Presumably credentials will be presented to the new president rather than the old. A clutch of senior career diplomats are in the running, including Peter Woolcott, son of the 1970s occupant of the Jalan Teuku Umar ambassadorial residence, Richard Woolcott, along with at least one military figure.
Jokowi, 53, could do with some tactful policy guidance from Indonesia’s friends, now that the court challenge to his election win by rival Prabowo Subianto has been comprehensively dismissed. He has the right instincts about sharpening delivery of government services, and aims to cut the domestic fuel subsidies, running at more than $25 billion a year, during his first five-year term. But his “transition team” of policy advisers has drawn mixed reviews. The university rector Anies Baswedan is widely respected for his emphasis on greater access to higher education, and the academic defence specialist Andi Widjajanto – son of the late army general Theo Syafei, whose troops captured Timor resistance leader Xanana Gusmão in 1992 – is said to favour a more professional military than the present semi-political garrison force.
However the chair of the team, Rini Soewandi, is a worry. A former chief of the local Toyota partner Astra and a Jakarta Stock Exchange executive, she was trade minister in the 2001-04 government of Megawati Sukarnoputri, where she showed herself to be “very protectionist” and inclined to preferential treatment of some interests, according to one long-time economic analyst. The two other Jakarta politicos on the panel also seem steeped in the existing milieu of Jakarta elite politics. “It’s not good news at all,” the economist said. “The transition team is the first real worrying sign about what a Jokowi administration may mean for economic policy.
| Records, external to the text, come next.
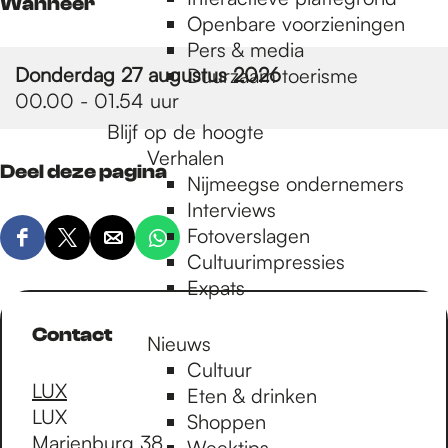
e
Wanneer
Openbare voorzieningen
Pers & media
p
Donderdag 27 augustus 2026
Duurzaam toerisme
00.00 - 01.54 uur
Blijf op de hoogte
a
Verhalen
Deel deze pagina
Nijmeegse ondernemers
g
Interviews
Fotoverslagen
D
D
D
D
Cultuurimpressies
e
e
e
e
e
Expats
e
e
e
e
l
l
l
l
Contact
Nieuws
d
d
d
d
Cultuur
e
e
e
e
LUX
Eten & drinken
z
z
z
z
LUX
Shoppen
e
e
e
e
Marienburg 38
Weektips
Hopefully a temporary blip.”
Socialism surfaced this week in the unlikely setting of Macau.
On Monday a thousand croupiers and other casino staff assembled outside the Sands Macau gambling palace of right-wing American billionaire Sheldon Adelson, and marched down to the government offices in the former Portuguese enclave, now a Chinese special zone. The route took them past other casinos, including those owned by the Melco Crown partnership of Lawrence Ho and James Packer.
As well as demands for more money and perks, the staff are seeking greater protection from passive smoking. Packer won exclusion from regulations about smoking for his casino in Sydney’s Barangaroo project, arguing high rollers won’t come unless they can puff away. Now it seems the Nanny State is striking at the very heart of global gambling.